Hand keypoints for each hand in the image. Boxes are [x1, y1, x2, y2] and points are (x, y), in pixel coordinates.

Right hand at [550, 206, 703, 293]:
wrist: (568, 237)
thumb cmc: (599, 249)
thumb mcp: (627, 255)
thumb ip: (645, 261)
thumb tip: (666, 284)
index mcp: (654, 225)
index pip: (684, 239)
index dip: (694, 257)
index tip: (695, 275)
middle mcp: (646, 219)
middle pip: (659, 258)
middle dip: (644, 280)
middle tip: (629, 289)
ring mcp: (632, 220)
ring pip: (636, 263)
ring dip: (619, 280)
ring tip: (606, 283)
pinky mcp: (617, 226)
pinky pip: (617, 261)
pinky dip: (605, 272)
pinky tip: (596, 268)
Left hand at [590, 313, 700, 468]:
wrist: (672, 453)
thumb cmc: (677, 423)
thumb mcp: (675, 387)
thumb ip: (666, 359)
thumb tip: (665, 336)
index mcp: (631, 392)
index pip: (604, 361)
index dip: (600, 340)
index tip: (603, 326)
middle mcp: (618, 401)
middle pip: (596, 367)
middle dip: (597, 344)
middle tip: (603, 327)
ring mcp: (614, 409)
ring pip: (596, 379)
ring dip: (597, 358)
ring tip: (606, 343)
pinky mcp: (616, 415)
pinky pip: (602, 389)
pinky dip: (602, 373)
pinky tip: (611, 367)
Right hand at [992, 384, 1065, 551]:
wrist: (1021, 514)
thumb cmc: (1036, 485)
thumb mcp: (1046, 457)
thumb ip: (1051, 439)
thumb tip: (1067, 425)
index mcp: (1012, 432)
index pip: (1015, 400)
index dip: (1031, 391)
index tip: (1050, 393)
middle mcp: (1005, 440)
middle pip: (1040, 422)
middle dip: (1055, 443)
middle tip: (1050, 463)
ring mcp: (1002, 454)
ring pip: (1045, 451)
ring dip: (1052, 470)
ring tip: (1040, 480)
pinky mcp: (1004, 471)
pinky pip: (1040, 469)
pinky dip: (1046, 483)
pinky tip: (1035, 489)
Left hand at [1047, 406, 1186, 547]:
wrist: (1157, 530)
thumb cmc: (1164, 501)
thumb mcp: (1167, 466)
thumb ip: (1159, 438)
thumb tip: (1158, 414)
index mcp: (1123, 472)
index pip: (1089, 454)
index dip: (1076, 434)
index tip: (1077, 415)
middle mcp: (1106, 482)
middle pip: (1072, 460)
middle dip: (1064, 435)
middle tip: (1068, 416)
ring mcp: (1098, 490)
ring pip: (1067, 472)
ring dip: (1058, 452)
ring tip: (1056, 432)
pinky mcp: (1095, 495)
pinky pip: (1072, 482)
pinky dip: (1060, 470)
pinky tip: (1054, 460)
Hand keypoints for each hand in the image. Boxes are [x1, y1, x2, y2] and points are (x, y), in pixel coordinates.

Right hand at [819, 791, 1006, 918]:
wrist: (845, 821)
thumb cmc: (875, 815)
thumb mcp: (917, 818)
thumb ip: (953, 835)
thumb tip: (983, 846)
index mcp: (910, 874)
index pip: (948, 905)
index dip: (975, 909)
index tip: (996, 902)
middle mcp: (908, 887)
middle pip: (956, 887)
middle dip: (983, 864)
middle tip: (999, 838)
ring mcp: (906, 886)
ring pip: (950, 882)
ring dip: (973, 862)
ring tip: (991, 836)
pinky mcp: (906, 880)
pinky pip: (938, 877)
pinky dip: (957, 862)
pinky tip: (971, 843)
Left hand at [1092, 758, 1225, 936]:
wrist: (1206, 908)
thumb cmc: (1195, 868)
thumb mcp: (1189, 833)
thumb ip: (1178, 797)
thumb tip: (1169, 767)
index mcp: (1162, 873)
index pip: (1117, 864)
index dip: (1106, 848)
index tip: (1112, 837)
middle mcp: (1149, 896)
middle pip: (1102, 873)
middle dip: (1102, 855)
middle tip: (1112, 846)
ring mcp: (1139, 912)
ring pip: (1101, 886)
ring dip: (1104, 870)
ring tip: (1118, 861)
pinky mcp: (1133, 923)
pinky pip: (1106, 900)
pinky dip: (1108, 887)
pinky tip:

++++

Brief
All of the data above should be set down again exactly.

Task response
Hand keypoints for each hand in the image. Boxes are [x1, y1, x2, y2] and points are (x, y), in pixel coordinates.

Right hand at [550, 206, 703, 293]:
wrist: (568, 237)
thumb cmc: (599, 249)
thumb mcp: (627, 255)
thumb ip: (645, 261)
thumb tip: (666, 284)
index mcp: (654, 225)
index pip: (684, 239)
index dip: (694, 257)
index tip: (695, 275)
middle mcp: (646, 219)
middle pip: (659, 258)
middle dip: (644, 280)
middle tip: (629, 289)
ring mcp: (632, 220)
ring pip: (636, 263)
ring dip: (619, 280)
ring tip: (606, 283)
pinky mcp: (617, 226)
pinky pip: (617, 261)
pinky dip: (605, 272)
pinky tip: (596, 268)
Left hand at [590, 313, 700, 468]:
wrist: (672, 453)
thumb cmc: (677, 423)
thumb mcp: (675, 387)
thumb ip: (666, 359)
thumb tip: (665, 336)
index mcp: (631, 392)
index pip: (604, 361)
index dip: (600, 340)
index tip: (603, 326)
middle mcp: (618, 401)
middle pip: (596, 367)
middle dip: (597, 344)
middle tip: (603, 327)
ring mcp: (614, 409)
ring pip: (596, 379)
ring dip: (597, 358)
ring tip: (606, 343)
pinky mcp: (616, 415)
pinky pip: (602, 389)
pinky dip: (602, 373)
pinky tip: (611, 367)
Right hand at [992, 384, 1065, 551]:
wrist: (1021, 514)
thumb cmc: (1036, 485)
thumb mcp: (1046, 457)
thumb ip: (1051, 439)
thumb tip: (1067, 425)
index mcp: (1012, 432)
index pip: (1015, 400)
index dip: (1031, 391)
index tip: (1050, 393)
middle mcp: (1005, 440)
middle pip: (1040, 422)
middle dip: (1055, 443)
middle tip: (1050, 463)
ring mcp: (1002, 454)
ring pip: (1045, 451)
ring dip: (1052, 470)
ring tip: (1040, 480)
pinky mcp: (1004, 471)
pinky pip: (1040, 469)
pinky dip: (1046, 483)
pinky tip: (1035, 489)
Left hand at [1047, 406, 1186, 547]:
wrist: (1157, 530)
thumb cmc: (1164, 501)
thumb mcp: (1167, 466)
thumb ip: (1159, 438)
thumb tip: (1158, 414)
index mcp: (1123, 472)
index pip: (1089, 454)
index dip: (1076, 434)
index tip: (1077, 415)
middle mcp: (1106, 482)
middle pip: (1072, 460)
middle dip: (1064, 435)
middle tip: (1068, 416)
ring mcp: (1098, 490)
ring pip: (1067, 472)
ring dip: (1058, 452)
ring tip: (1056, 432)
pinky mcp: (1095, 495)
pinky pip: (1072, 482)
pinky dip: (1060, 470)
pinky tip: (1054, 460)
Hand keypoints for each hand in the image. Boxes are [x1, y1, x2, y2] and points are (x, y), in pixel coordinates.

Right hand at [819, 791, 1006, 918]:
wrist: (845, 821)
thumb cmc: (875, 815)
thumb mcp: (917, 818)
thumb ip: (953, 835)
thumb tip: (983, 846)
index mcp: (910, 874)
index pip: (948, 905)
index dip: (975, 909)
index tip: (996, 902)
middle mcp: (908, 887)
middle pip: (956, 887)
middle dip: (983, 864)
middle tip: (999, 838)
ring mcp: (906, 886)
ring pip: (950, 882)
ring dip: (973, 862)
ring tip: (991, 836)
pinky mcp: (906, 880)
pinky pip: (938, 877)
pinky dip: (957, 862)
pinky tip: (971, 843)
Left hand at [1092, 758, 1225, 936]:
wrist: (1206, 908)
thumb cmc: (1195, 868)
thumb mcp: (1189, 833)
thumb ip: (1178, 797)
thumb tip: (1169, 767)
index mcp: (1162, 873)
index pip: (1117, 864)
index dip: (1106, 848)
index tip: (1112, 837)
middle mcp: (1149, 896)
middle pip: (1102, 873)
middle dip: (1102, 855)
middle tip: (1112, 846)
ring mcp: (1139, 912)
ring pip: (1101, 886)
ring dip: (1104, 870)
ring tip: (1118, 861)
pinky mcp: (1133, 923)
pinky pip: (1106, 900)
pinky dip: (1108, 887)
pinky tip:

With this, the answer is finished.